Information technology, electronic engineering and science have all reached very advance stages in the world today in truly startling ways; so much that yesterday’s science fiction is today’s reality and a peek into tomorrow’s futuristic concept invention which makes dreaming seem like a noble profession.

The smallest micro-chip and the largest of machines have something in common: both exude engineering genius.

From bulky desktops, to laptops, and then petite handheld devices, technology has continued to evolve, taking quantum leaps with the invention of the first mechanical computer by Charles Babbage whose ingenuity led to the invention of the design now described as the essential framework of computers of today. Building on Babbage’s ideas, John V. Atanasoff and Clifford Berry produced the first generation of electronic digital computers called the Atanasoff-Berry Computer (ABC) in 1942. Even though it still required some work, it was completely functional.

While it was smaller than other computers of the time period, it was also the first to use capacitors for storage, as in current RAM, and was capable of performing 30 simultaneous operations but it also featured 300 vacuum tubes for control and arithmetic calculations, use of binary numbers, logic operations (instead of direct counting), and the storage mechanism, a paper card writer/reader, was unreliable.

Growth and development continued to herald the design of the computer with the birth of the world’s first general purpose computer, Electronic Numerical Integrator and Computer (ENIAC). The methods and technology developed for the ABC were later used to construct the ENIAC, although it was a better calculating machine, it covered 1800 square feet (167 square meters) of floor space, weighed 30,000kg, consumed 160 kilowatts of electrical power, it could only perform single tasks, and had no operating system.

With each generation came either a new and improved version or an improvement to the existing computer with one major aim, to create not just a storage device but a portable machine that could organised, and preserve large data for years to come.

The invention of integrated circuit moved the evolution to the next generation of computers. By 1963, with this invention, computers became smaller, more powerful more reliable and were able to run many different programs at the same time.

Who would have imagined that a chance meeting between Steve Wozniak and Steve Jobs would explode in creative juices that have today produced just what the founding fathers of computing technology could only dream?
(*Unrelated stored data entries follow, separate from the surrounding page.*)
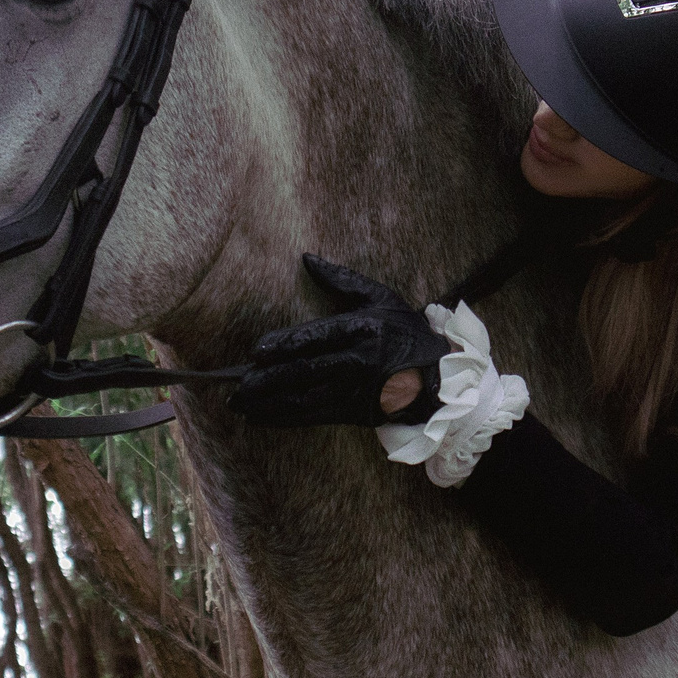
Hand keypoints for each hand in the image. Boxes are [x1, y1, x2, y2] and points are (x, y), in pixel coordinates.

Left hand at [229, 257, 446, 428]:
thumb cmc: (404, 331)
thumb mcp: (380, 298)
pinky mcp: (354, 412)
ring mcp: (355, 390)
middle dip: (268, 379)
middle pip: (305, 372)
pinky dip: (283, 418)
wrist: (439, 376)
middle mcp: (358, 361)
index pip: (316, 337)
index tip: (257, 351)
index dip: (285, 345)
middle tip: (238, 384)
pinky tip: (259, 417)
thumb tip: (308, 259)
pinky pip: (312, 417)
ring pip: (304, 399)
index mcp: (362, 328)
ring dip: (268, 403)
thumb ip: (342, 280)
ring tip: (238, 403)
The explosion of personal computers occurred in the early 1970s with the exhibition of Apple II at the First West Coast Computer Faire in San Francisco. Wozniak, an American computer engineer, and co-founder of Apple Computer (now Apple Inc.) has his inventions and machines credited to this feat.

Not only did Wozniak create the Apple I and Apple II computers both in the mid-1970s, the Apple II rapidly gained huge fame, eventually becoming one of the best selling personal computers of the 1970s and early 1980s. Wozniak singlehandedly designed the hardware, circuit board designs, and operating system for Apple 1. On June 29, 1975 Wozniak made computer history when via his creation, a character displayed on a TV screen was generated by a home computer.
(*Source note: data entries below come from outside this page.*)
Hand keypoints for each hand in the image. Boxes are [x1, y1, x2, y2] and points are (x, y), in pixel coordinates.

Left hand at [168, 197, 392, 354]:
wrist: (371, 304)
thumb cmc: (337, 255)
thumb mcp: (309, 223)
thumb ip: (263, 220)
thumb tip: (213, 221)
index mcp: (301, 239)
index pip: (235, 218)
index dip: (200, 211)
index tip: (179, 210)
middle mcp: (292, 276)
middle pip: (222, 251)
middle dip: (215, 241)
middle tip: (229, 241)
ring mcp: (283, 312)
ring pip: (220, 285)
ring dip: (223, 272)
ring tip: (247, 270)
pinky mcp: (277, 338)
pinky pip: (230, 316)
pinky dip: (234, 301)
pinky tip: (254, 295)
Wozniak alongside his partner, Jobs has been credited with revolutionizing technology by creating smaller, cheaper computers giving rise to the BYOD policy which translates to “Bring Your Own Device”. The BYOD policy perils the use of personal devices such as PCs and smart phones to access privileged information in places that hitherto, such personal devices were prohibited.

While Wozniak was still working for Hewlett-Packard, he spent his nights improving Apple I, and Jobs figured out how to market it.

 He designed all its hardware and software—an extraordinary feat even for the time.

And what’s more, he did it all while working at his day job at Hewlett-Packard.

The Apple II was the machine that brought computers onto the desks of ordinary people with its miraculous designs. It became one of the most popular computers ever. Though it was a vast improvement over Apple 1, it contained the same processor and ran at the same speed.